Problems to work on |
- a) From the page excerpt about the Atlantic City mayor's theft from an AAU program, return the part that opens with the words containing "Gilliam took the" and closes with "agent in charge.".
- b) According to the excerpt about the Atlantic City mayor's theft from an AAU program, how much of the lost funds did the FBI raid on the mayor's home recover?

Page excerpt |
══════════

All told, Gilliam stole $87,215 from the AAU program.
Gilliam took the funds, and rather than invest in the team, he spent the money “on luxury designer clothing, expensive meals, and personal trips to various locations.” As part of his plea deal, Gilliam agreed to make full restitution for the stolen money.
“When a scheme depletes charity for children, it's unconscionable but when the fraud is perpetrated by someone the public trusts, it damages the community's confidence in their public servants,” said Gregory W. Ehrie, FBI special agent in charge.
“This defendant betrayed the trust of his community and of people who wanted to improve the lives of children. The FBI is committed to uncovering fraud and corruption. If you break the law, no matter who you are, you will face the consequences.”
An FBI raid last December of the mayor’s home recovered $41,000 of the lost funds.
The program was hailed by the local media for instilling character in its players. Of note, there is no evidence of Gilliam defrauding or stealing from taxpayers or Atlantic City.
Although Gilliam has voluntarily begun the process of paying back the money that he stole, he isn’t in the clear yet. The Atlantic City mayor faces sentencing in January and could face up to 20 years in prison and a fine of “$250,000 or twice the gross gain or loss from the offense.”

══════════

Information provided |
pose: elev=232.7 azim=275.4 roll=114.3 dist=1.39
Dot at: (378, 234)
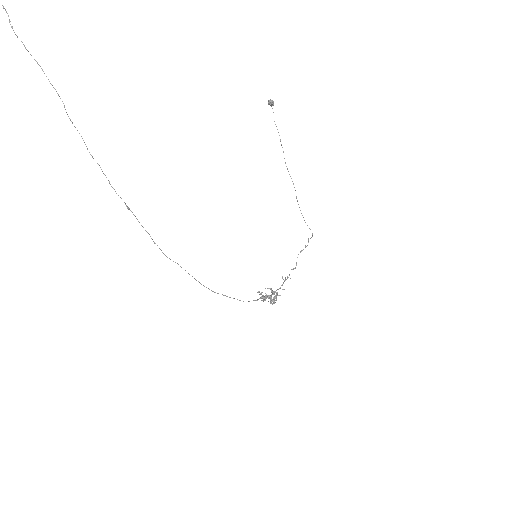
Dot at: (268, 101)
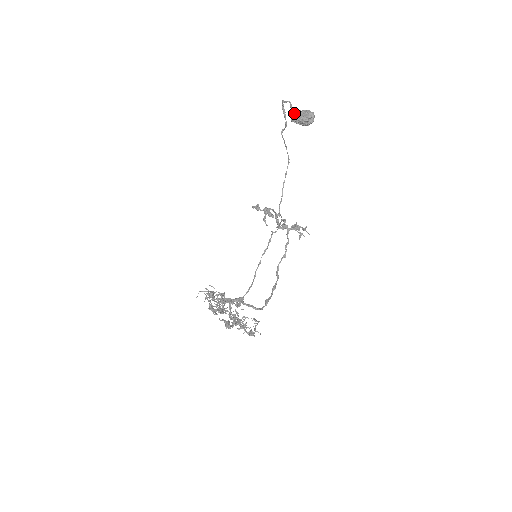
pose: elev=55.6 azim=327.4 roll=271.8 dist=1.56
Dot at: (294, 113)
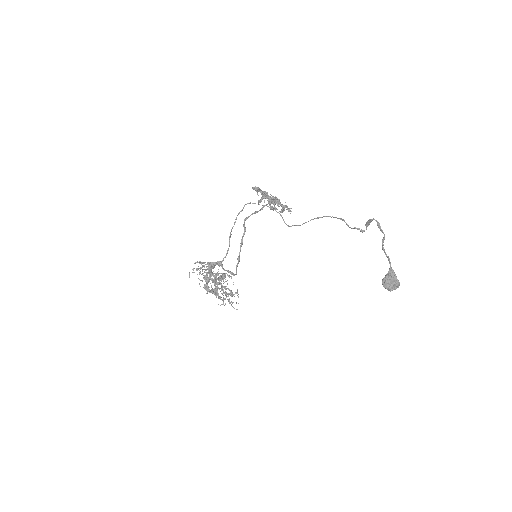
Dot at: (389, 283)
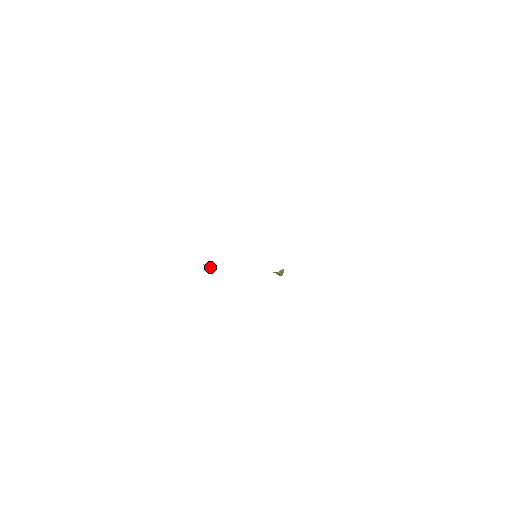
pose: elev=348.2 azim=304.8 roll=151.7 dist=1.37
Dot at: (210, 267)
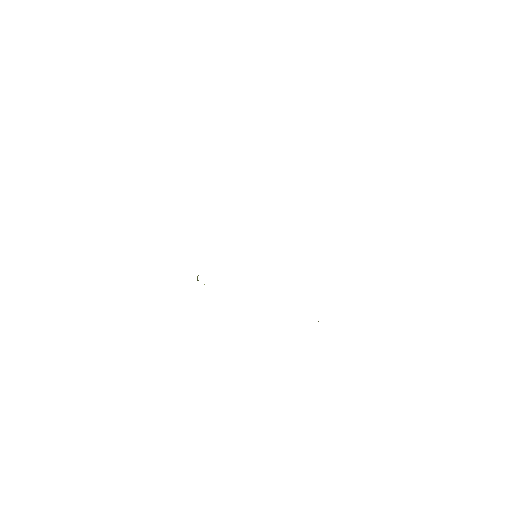
Dot at: occluded
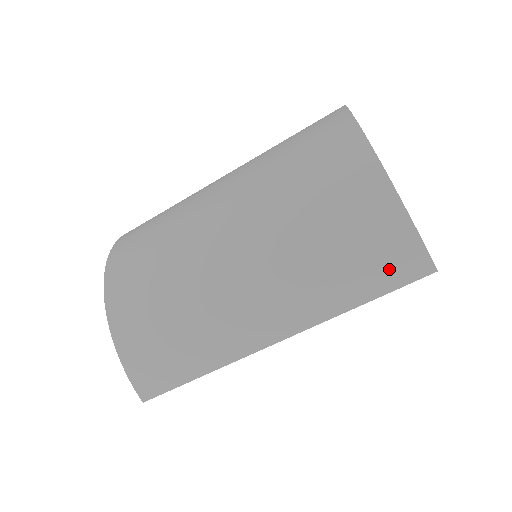
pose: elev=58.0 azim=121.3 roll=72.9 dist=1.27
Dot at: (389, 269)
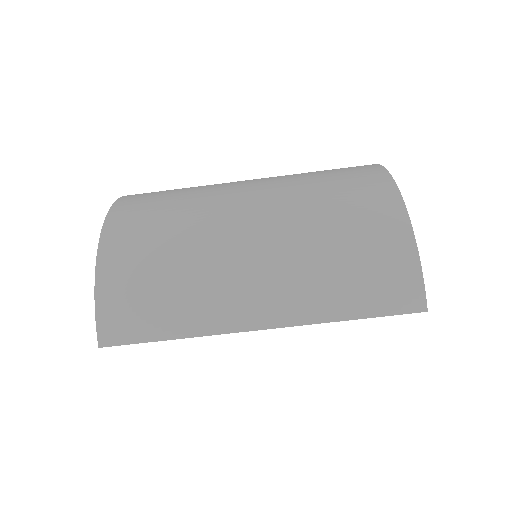
Dot at: (388, 295)
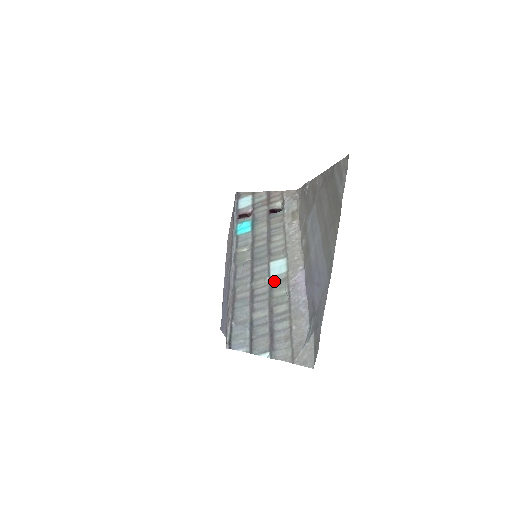
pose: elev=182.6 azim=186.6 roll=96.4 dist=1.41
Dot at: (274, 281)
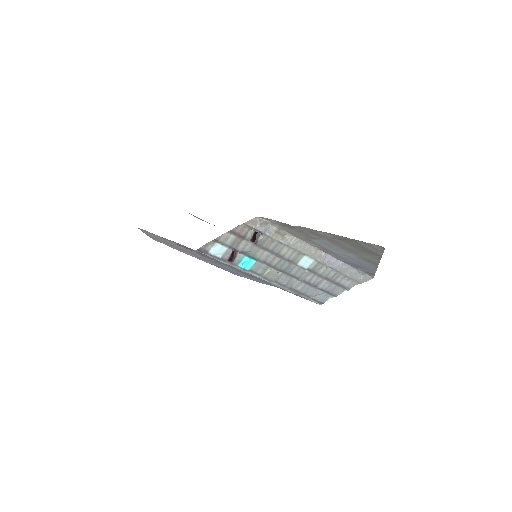
Dot at: (312, 269)
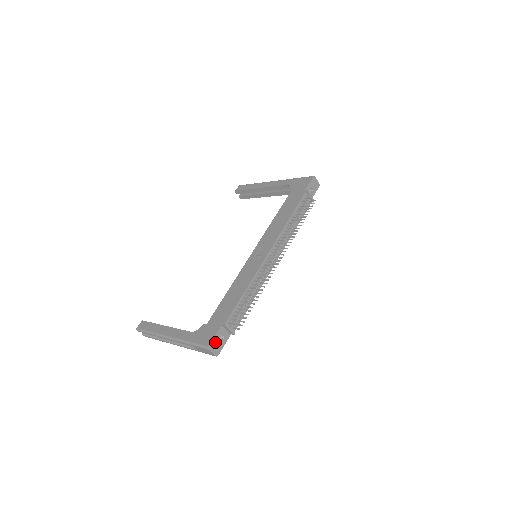
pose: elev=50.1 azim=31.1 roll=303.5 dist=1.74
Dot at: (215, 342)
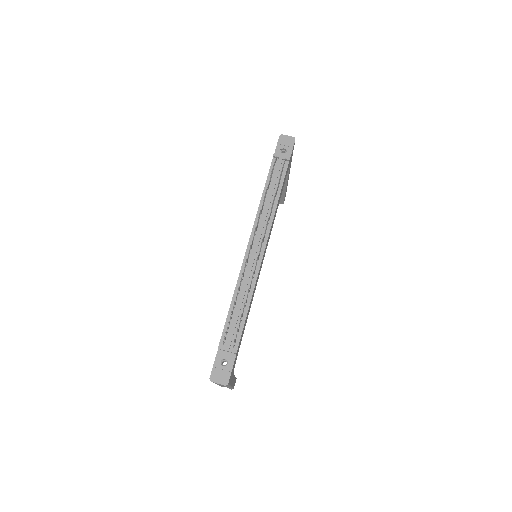
Dot at: (217, 371)
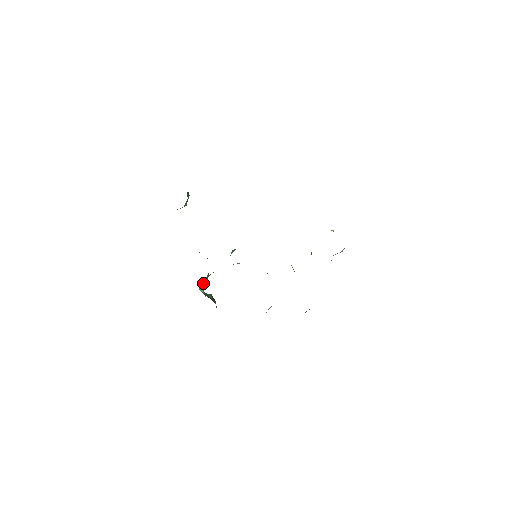
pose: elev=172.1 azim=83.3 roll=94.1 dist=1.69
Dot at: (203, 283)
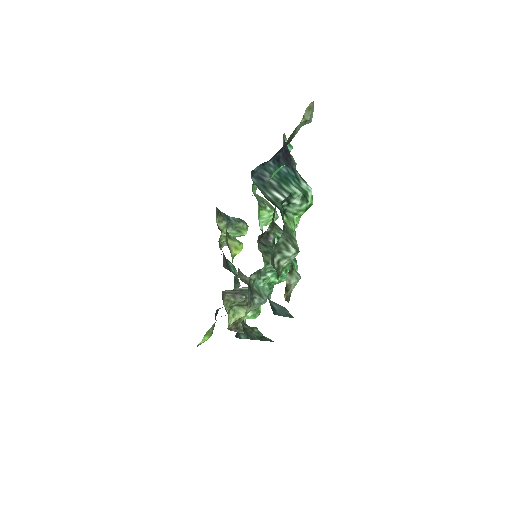
Dot at: occluded
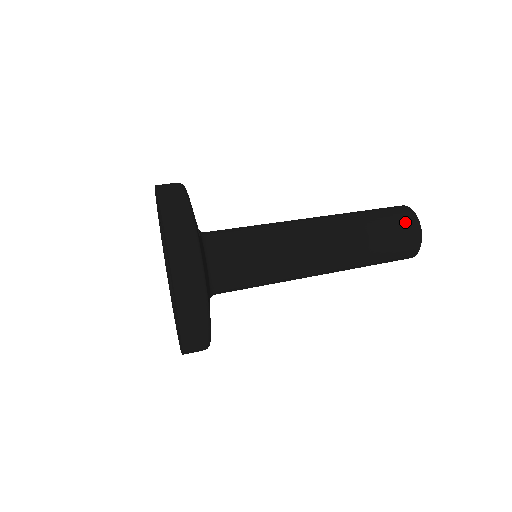
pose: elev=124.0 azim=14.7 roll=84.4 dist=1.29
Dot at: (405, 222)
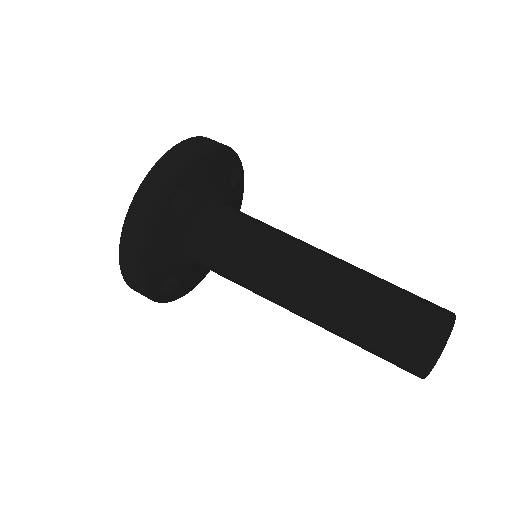
Dot at: (421, 339)
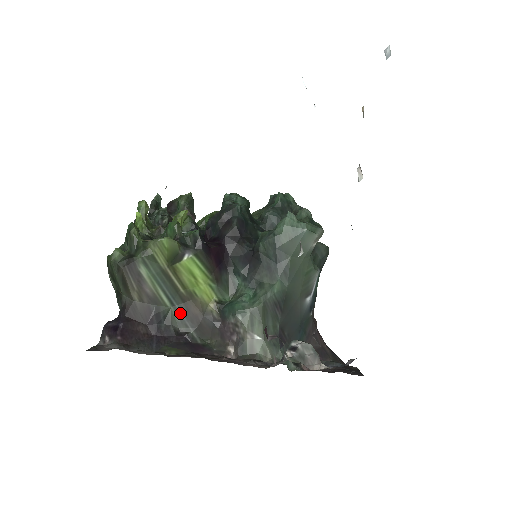
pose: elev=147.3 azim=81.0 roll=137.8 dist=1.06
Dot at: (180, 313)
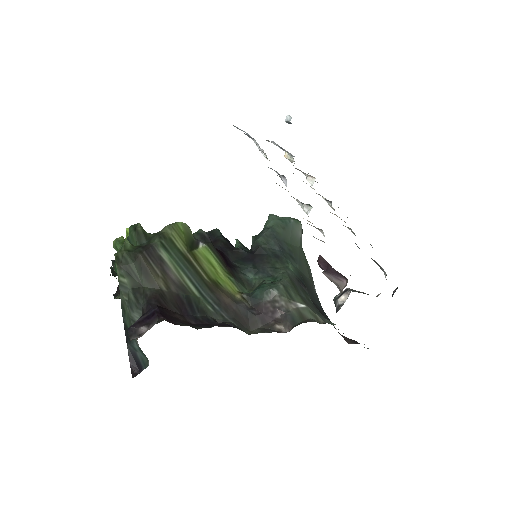
Dot at: (211, 303)
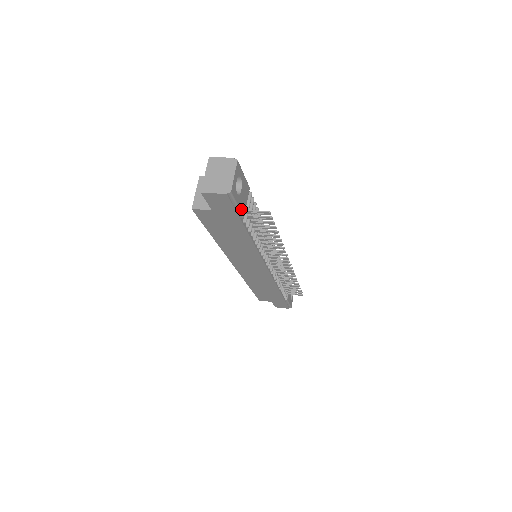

══════════

Solved problems |
- a)
Gilliam took the funds, and rather than invest in the team, he spent the money “on luxury designer clothing, expensive meals, and personal trips to various locations.” As part of his plea deal, Gilliam agreed to make full restitution for the stolen money.
“When a scheme depletes charity for children, it's unconscionable but when the fraud is perpetrated by someone the public trusts, it damages the community's confidence in their public servants,” said Gregory W. Ehrie, FBI special agent in charge.

- b) $41,000